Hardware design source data
"""

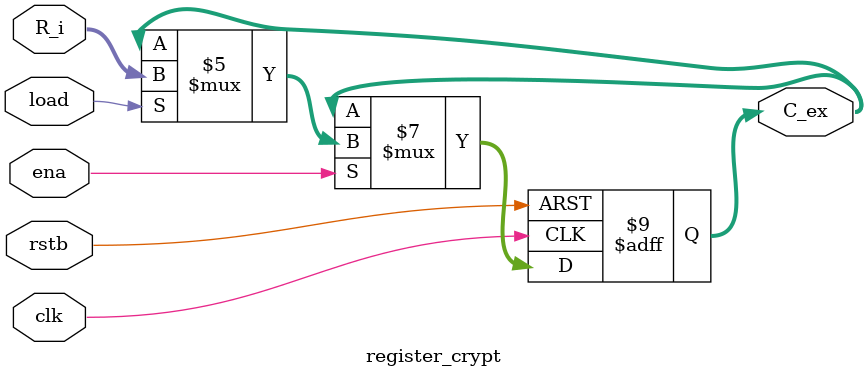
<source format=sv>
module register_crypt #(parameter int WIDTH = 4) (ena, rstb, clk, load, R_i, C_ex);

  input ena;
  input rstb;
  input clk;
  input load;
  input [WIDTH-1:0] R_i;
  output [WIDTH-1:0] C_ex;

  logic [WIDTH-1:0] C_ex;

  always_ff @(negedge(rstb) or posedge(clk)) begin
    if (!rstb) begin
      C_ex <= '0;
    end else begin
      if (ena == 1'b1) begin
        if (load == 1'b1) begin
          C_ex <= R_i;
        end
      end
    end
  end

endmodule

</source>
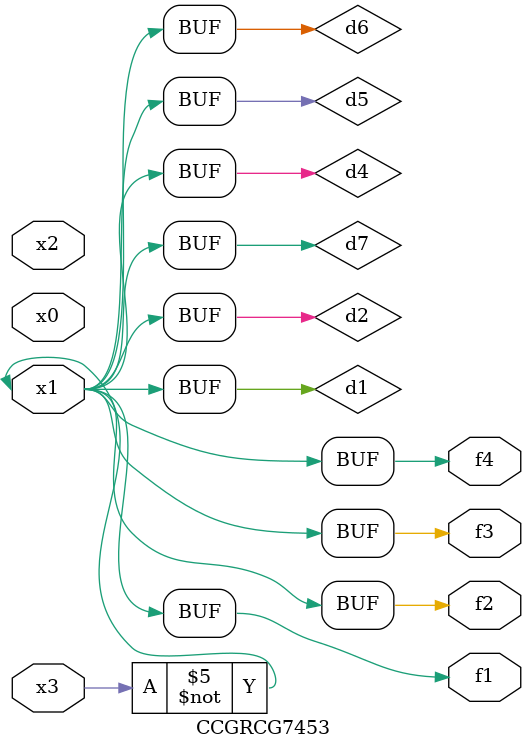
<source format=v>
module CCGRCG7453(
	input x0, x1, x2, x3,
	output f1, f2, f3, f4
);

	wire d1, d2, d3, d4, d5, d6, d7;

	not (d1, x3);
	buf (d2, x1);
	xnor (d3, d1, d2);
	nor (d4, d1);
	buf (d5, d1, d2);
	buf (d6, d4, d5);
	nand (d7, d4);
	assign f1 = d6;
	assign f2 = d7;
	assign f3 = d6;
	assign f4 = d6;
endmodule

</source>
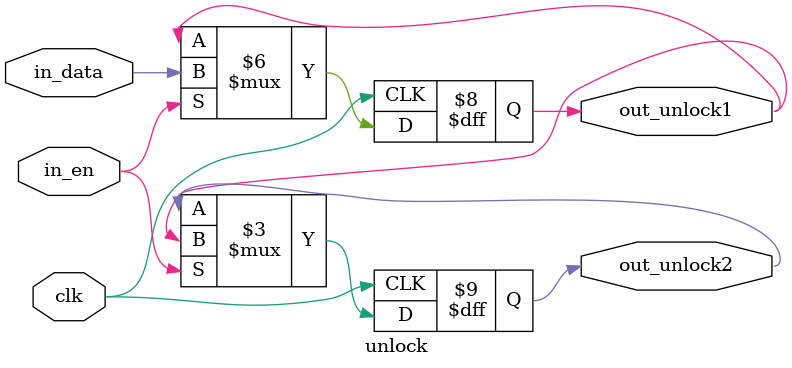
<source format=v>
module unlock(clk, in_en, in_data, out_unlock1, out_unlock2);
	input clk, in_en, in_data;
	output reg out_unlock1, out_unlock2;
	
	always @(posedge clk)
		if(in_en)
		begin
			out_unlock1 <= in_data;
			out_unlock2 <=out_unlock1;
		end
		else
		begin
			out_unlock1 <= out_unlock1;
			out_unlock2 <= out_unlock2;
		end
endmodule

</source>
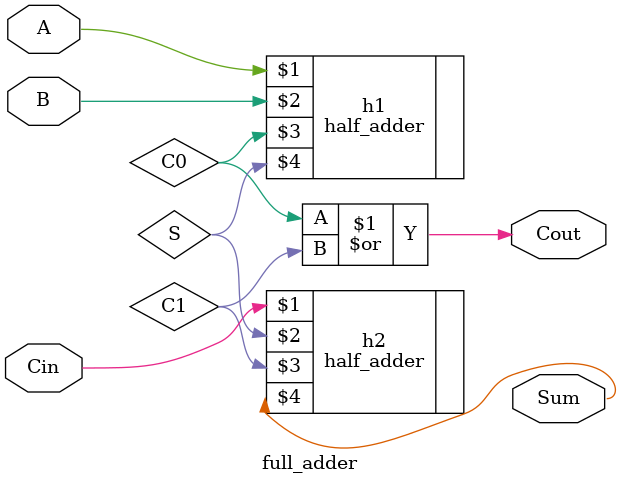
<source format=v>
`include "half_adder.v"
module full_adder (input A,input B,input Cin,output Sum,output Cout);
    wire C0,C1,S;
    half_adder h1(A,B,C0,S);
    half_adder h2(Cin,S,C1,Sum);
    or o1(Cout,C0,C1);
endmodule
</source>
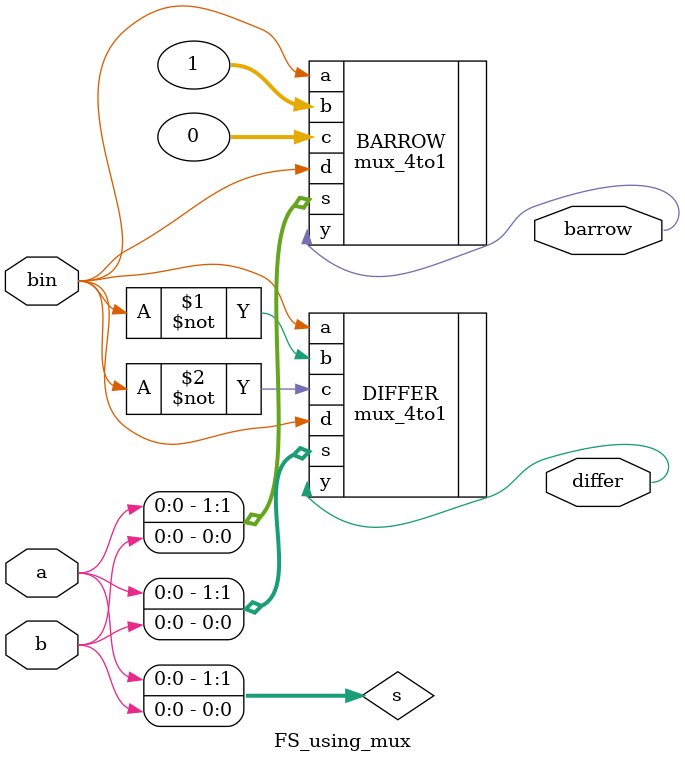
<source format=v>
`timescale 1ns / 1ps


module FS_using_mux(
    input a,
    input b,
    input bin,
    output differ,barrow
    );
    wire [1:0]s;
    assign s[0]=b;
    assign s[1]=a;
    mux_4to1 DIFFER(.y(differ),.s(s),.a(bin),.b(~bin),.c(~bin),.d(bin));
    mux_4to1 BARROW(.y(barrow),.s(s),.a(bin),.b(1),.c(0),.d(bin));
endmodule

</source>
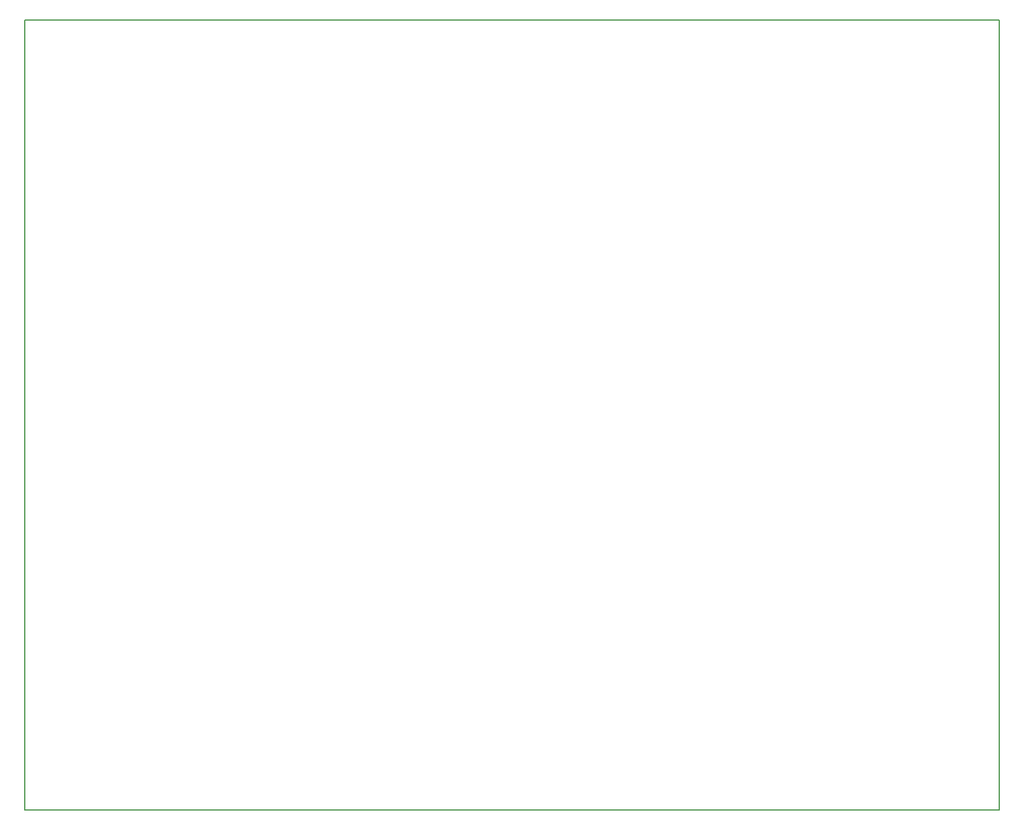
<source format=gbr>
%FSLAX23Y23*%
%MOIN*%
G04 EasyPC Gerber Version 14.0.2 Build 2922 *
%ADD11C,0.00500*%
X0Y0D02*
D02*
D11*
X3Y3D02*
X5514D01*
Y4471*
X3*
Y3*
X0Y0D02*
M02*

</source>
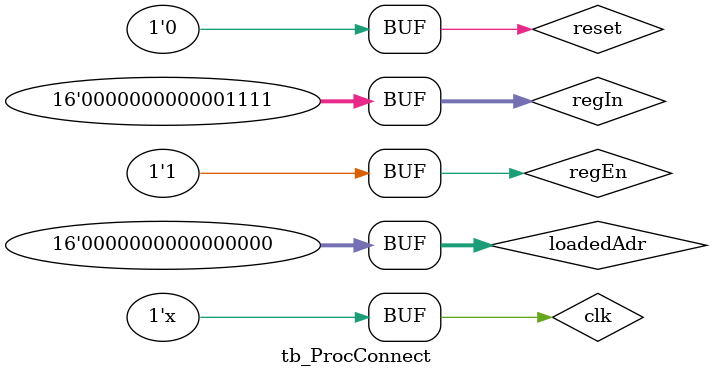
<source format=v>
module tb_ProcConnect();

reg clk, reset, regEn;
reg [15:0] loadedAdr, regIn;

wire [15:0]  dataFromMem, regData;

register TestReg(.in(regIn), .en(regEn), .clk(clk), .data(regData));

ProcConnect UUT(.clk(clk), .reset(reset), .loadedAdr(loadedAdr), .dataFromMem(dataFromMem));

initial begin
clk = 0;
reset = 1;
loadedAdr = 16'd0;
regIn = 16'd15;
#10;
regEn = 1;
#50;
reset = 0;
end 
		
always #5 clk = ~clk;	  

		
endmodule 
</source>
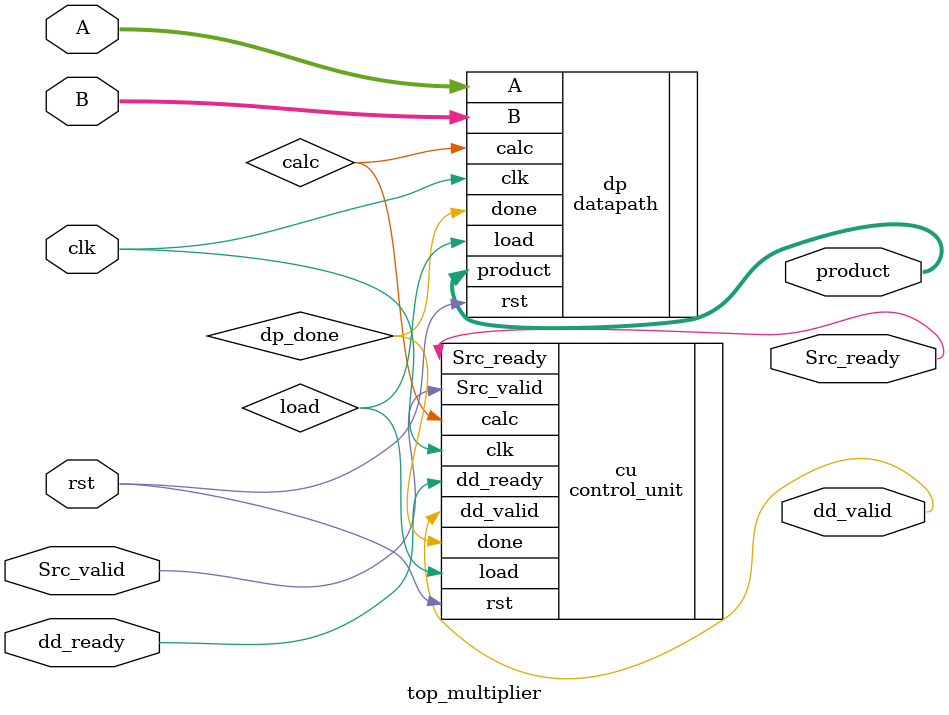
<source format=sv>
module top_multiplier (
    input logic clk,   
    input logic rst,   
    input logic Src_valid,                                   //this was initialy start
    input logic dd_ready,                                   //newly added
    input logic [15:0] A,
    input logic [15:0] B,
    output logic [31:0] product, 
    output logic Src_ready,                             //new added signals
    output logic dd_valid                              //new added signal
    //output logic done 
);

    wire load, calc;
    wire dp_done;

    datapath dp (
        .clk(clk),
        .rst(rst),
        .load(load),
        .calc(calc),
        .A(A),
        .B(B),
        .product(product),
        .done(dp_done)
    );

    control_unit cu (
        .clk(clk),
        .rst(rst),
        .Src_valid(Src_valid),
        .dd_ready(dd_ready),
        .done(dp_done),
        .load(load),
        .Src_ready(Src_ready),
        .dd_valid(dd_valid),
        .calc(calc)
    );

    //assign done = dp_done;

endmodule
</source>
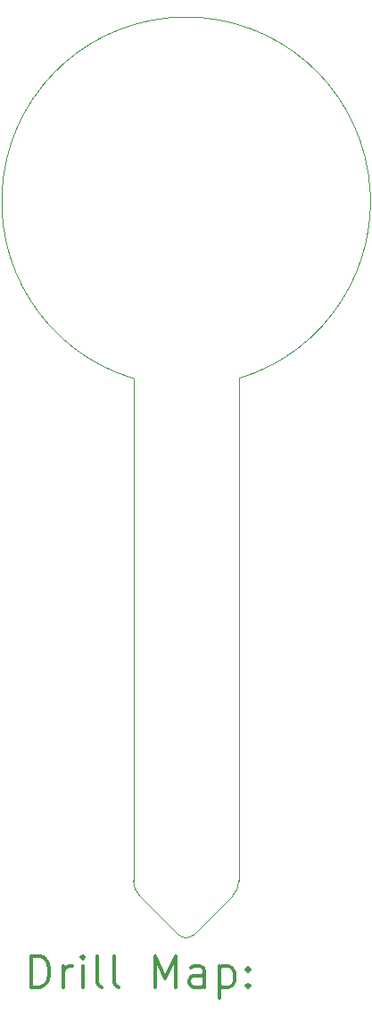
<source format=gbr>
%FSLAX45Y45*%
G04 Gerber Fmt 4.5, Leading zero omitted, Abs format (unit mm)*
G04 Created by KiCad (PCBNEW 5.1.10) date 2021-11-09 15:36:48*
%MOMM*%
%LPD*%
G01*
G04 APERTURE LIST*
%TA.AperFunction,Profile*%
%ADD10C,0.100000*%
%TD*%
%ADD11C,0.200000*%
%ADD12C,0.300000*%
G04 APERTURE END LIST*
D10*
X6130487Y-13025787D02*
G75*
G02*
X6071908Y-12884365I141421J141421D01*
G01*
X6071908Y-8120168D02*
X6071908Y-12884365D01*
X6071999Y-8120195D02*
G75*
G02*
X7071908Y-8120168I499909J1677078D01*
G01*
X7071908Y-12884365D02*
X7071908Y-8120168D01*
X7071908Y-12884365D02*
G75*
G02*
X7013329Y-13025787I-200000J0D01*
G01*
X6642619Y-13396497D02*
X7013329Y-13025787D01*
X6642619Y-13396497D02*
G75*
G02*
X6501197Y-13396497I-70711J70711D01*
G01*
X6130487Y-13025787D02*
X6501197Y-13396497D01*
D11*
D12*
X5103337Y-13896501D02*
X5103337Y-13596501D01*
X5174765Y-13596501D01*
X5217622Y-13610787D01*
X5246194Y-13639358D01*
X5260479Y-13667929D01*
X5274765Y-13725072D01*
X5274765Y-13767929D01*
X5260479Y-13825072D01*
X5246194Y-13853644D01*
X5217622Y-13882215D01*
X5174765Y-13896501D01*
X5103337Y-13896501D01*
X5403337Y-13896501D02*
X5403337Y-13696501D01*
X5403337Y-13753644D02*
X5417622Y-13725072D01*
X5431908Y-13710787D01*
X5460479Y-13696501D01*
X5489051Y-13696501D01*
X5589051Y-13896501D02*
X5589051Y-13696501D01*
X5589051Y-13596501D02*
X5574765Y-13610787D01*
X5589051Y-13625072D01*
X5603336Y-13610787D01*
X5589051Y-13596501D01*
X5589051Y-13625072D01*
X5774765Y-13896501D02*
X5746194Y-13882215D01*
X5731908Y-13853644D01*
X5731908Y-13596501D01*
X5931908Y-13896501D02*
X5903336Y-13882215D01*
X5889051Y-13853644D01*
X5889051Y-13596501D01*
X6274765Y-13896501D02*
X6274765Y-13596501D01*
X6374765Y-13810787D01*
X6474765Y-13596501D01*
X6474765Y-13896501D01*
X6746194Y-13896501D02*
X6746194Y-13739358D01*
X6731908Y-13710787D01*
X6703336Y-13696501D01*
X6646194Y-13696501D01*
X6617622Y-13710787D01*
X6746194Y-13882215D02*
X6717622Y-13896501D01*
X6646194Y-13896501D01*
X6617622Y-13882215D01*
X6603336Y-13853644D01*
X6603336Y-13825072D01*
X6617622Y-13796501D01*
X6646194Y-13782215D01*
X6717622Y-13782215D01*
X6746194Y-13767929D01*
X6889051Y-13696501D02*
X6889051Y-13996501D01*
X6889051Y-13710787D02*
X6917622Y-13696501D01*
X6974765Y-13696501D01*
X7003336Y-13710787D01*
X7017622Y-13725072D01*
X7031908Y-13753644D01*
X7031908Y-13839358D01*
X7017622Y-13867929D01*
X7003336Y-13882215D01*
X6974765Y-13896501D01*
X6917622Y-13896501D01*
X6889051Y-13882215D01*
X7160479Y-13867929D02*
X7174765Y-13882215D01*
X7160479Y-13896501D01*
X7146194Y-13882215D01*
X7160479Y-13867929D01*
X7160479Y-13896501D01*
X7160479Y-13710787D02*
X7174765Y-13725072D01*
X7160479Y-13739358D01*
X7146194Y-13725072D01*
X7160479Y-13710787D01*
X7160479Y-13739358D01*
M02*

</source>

"""

▶ **Task goal**
Aside from the pictures, copy all of the entries exactly.

▶ **Response to this exercise**
<source format=sv>
module register_crypt #(parameter int WIDTH = 4) (ena, rstb, clk, load, R_i, C_ex);

  input ena;
  input rstb;
  input clk;
  input load;
  input [WIDTH-1:0] R_i;
  output [WIDTH-1:0] C_ex;

  logic [WIDTH-1:0] C_ex;

  always_ff @(negedge(rstb) or posedge(clk)) begin
    if (!rstb) begin
      C_ex <= '0;
    end else begin
      if (ena == 1'b1) begin
        if (load == 1'b1) begin
          C_ex <= R_i;
        end
      end
    end
  end

endmodule

</source>
<source format=v>
module CCGRCG7453(
	input x0, x1, x2, x3,
	output f1, f2, f3, f4
);

	wire d1, d2, d3, d4, d5, d6, d7;

	not (d1, x3);
	buf (d2, x1);
	xnor (d3, d1, d2);
	nor (d4, d1);
	buf (d5, d1, d2);
	buf (d6, d4, d5);
	nand (d7, d4);
	assign f1 = d6;
	assign f2 = d7;
	assign f3 = d6;
	assign f4 = d6;
endmodule

</source>
<source format=v>
module unlock(clk, in_en, in_data, out_unlock1, out_unlock2);
	input clk, in_en, in_data;
	output reg out_unlock1, out_unlock2;
	
	always @(posedge clk)
		if(in_en)
		begin
			out_unlock1 <= in_data;
			out_unlock2 <=out_unlock1;
		end
		else
		begin
			out_unlock1 <= out_unlock1;
			out_unlock2 <= out_unlock2;
		end
endmodule

</source>
<source format=v>
`include "half_adder.v"
module full_adder (input A,input B,input Cin,output Sum,output Cout);
    wire C0,C1,S;
    half_adder h1(A,B,C0,S);
    half_adder h2(Cin,S,C1,Sum);
    or o1(Cout,C0,C1);
endmodule
</source>
<source format=v>
`timescale 1ns / 1ps


module FS_using_mux(
    input a,
    input b,
    input bin,
    output differ,barrow
    );
    wire [1:0]s;
    assign s[0]=b;
    assign s[1]=a;
    mux_4to1 DIFFER(.y(differ),.s(s),.a(bin),.b(~bin),.c(~bin),.d(bin));
    mux_4to1 BARROW(.y(barrow),.s(s),.a(bin),.b(1),.c(0),.d(bin));
endmodule

</source>
<source format=gbr>
%FSLAX23Y23*%
%MOIN*%
G04 EasyPC Gerber Version 14.0.2 Build 2922 *
%ADD11C,0.00500*%
X0Y0D02*
D02*
D11*
X3Y3D02*
X5514D01*
Y4471*
X3*
Y3*
X0Y0D02*
M02*

</source>
<source format=v>
module tb_ProcConnect();

reg clk, reset, regEn;
reg [15:0] loadedAdr, regIn;

wire [15:0]  dataFromMem, regData;

register TestReg(.in(regIn), .en(regEn), .clk(clk), .data(regData));

ProcConnect UUT(.clk(clk), .reset(reset), .loadedAdr(loadedAdr), .dataFromMem(dataFromMem));

initial begin
clk = 0;
reset = 1;
loadedAdr = 16'd0;
regIn = 16'd15;
#10;
regEn = 1;
#50;
reset = 0;
end 
		
always #5 clk = ~clk;	  

		
endmodule 
</source>
<source format=sv>
module top_multiplier (
    input logic clk,   
    input logic rst,   
    input logic Src_valid,                                   //this was initialy start
    input logic dd_ready,                                   //newly added
    input logic [15:0] A,
    input logic [15:0] B,
    output logic [31:0] product, 
    output logic Src_ready,                             //new added signals
    output logic dd_valid                              //new added signal
    //output logic done 
);

    wire load, calc;
    wire dp_done;

    datapath dp (
        .clk(clk),
        .rst(rst),
        .load(load),
        .calc(calc),
        .A(A),
        .B(B),
        .product(product),
        .done(dp_done)
    );

    control_unit cu (
        .clk(clk),
        .rst(rst),
        .Src_valid(Src_valid),
        .dd_ready(dd_ready),
        .done(dp_done),
        .load(load),
        .Src_ready(Src_ready),
        .dd_valid(dd_valid),
        .calc(calc)
    );

    //assign done = dp_done;

endmodule
</source>
<source format=gbr>
%FSLAX45Y45*%
G04 Gerber Fmt 4.5, Leading zero omitted, Abs format (unit mm)*
G04 Created by KiCad (PCBNEW 5.1.10) date 2021-11-09 15:36:48*
%MOMM*%
%LPD*%
G01*
G04 APERTURE LIST*
%TA.AperFunction,Profile*%
%ADD10C,0.100000*%
%TD*%
%ADD11C,0.200000*%
%ADD12C,0.300000*%
G04 APERTURE END LIST*
D10*
X6130487Y-13025787D02*
G75*
G02*
X6071908Y-12884365I141421J141421D01*
G01*
X6071908Y-8120168D02*
X6071908Y-12884365D01*
X6071999Y-8120195D02*
G75*
G02*
X7071908Y-8120168I499909J1677078D01*
G01*
X7071908Y-12884365D02*
X7071908Y-8120168D01*
X7071908Y-12884365D02*
G75*
G02*
X7013329Y-13025787I-200000J0D01*
G01*
X6642619Y-13396497D02*
X7013329Y-13025787D01*
X6642619Y-13396497D02*
G75*
G02*
X6501197Y-13396497I-70711J70711D01*
G01*
X6130487Y-13025787D02*
X6501197Y-13396497D01*
D11*
D12*
X5103337Y-13896501D02*
X5103337Y-13596501D01*
X5174765Y-13596501D01*
X5217622Y-13610787D01*
X5246194Y-13639358D01*
X5260479Y-13667929D01*
X5274765Y-13725072D01*
X5274765Y-13767929D01*
X5260479Y-13825072D01*
X5246194Y-13853644D01*
X5217622Y-13882215D01*
X5174765Y-13896501D01*
X5103337Y-13896501D01*
X5403337Y-13896501D02*
X5403337Y-13696501D01*
X5403337Y-13753644D02*
X5417622Y-13725072D01*
X5431908Y-13710787D01*
X5460479Y-13696501D01*
X5489051Y-13696501D01*
X5589051Y-13896501D02*
X5589051Y-13696501D01*
X5589051Y-13596501D02*
X5574765Y-13610787D01*
X5589051Y-13625072D01*
X5603336Y-13610787D01*
X5589051Y-13596501D01*
X5589051Y-13625072D01*
X5774765Y-13896501D02*
X5746194Y-13882215D01*
X5731908Y-13853644D01*
X5731908Y-13596501D01*
X5931908Y-13896501D02*
X5903336Y-13882215D01*
X5889051Y-13853644D01*
X5889051Y-13596501D01*
X6274765Y-13896501D02*
X6274765Y-13596501D01*
X6374765Y-13810787D01*
X6474765Y-13596501D01*
X6474765Y-13896501D01*
X6746194Y-13896501D02*
X6746194Y-13739358D01*
X6731908Y-13710787D01*
X6703336Y-13696501D01*
X6646194Y-13696501D01*
X6617622Y-13710787D01*
X6746194Y-13882215D02*
X6717622Y-13896501D01*
X6646194Y-13896501D01*
X6617622Y-13882215D01*
X6603336Y-13853644D01*
X6603336Y-13825072D01*
X6617622Y-13796501D01*
X6646194Y-13782215D01*
X6717622Y-13782215D01*
X6746194Y-13767929D01*
X6889051Y-13696501D02*
X6889051Y-13996501D01*
X6889051Y-13710787D02*
X6917622Y-13696501D01*
X6974765Y-13696501D01*
X7003336Y-13710787D01*
X7017622Y-13725072D01*
X7031908Y-13753644D01*
X7031908Y-13839358D01*
X7017622Y-13867929D01*
X7003336Y-13882215D01*
X6974765Y-13896501D01*
X6917622Y-13896501D01*
X6889051Y-13882215D01*
X7160479Y-13867929D02*
X7174765Y-13882215D01*
X7160479Y-13896501D01*
X7146194Y-13882215D01*
X7160479Y-13867929D01*
X7160479Y-13896501D01*
X7160479Y-13710787D02*
X7174765Y-13725072D01*
X7160479Y-13739358D01*
X7146194Y-13725072D01*
X7160479Y-13710787D01*
X7160479Y-13739358D01*
M02*

</source>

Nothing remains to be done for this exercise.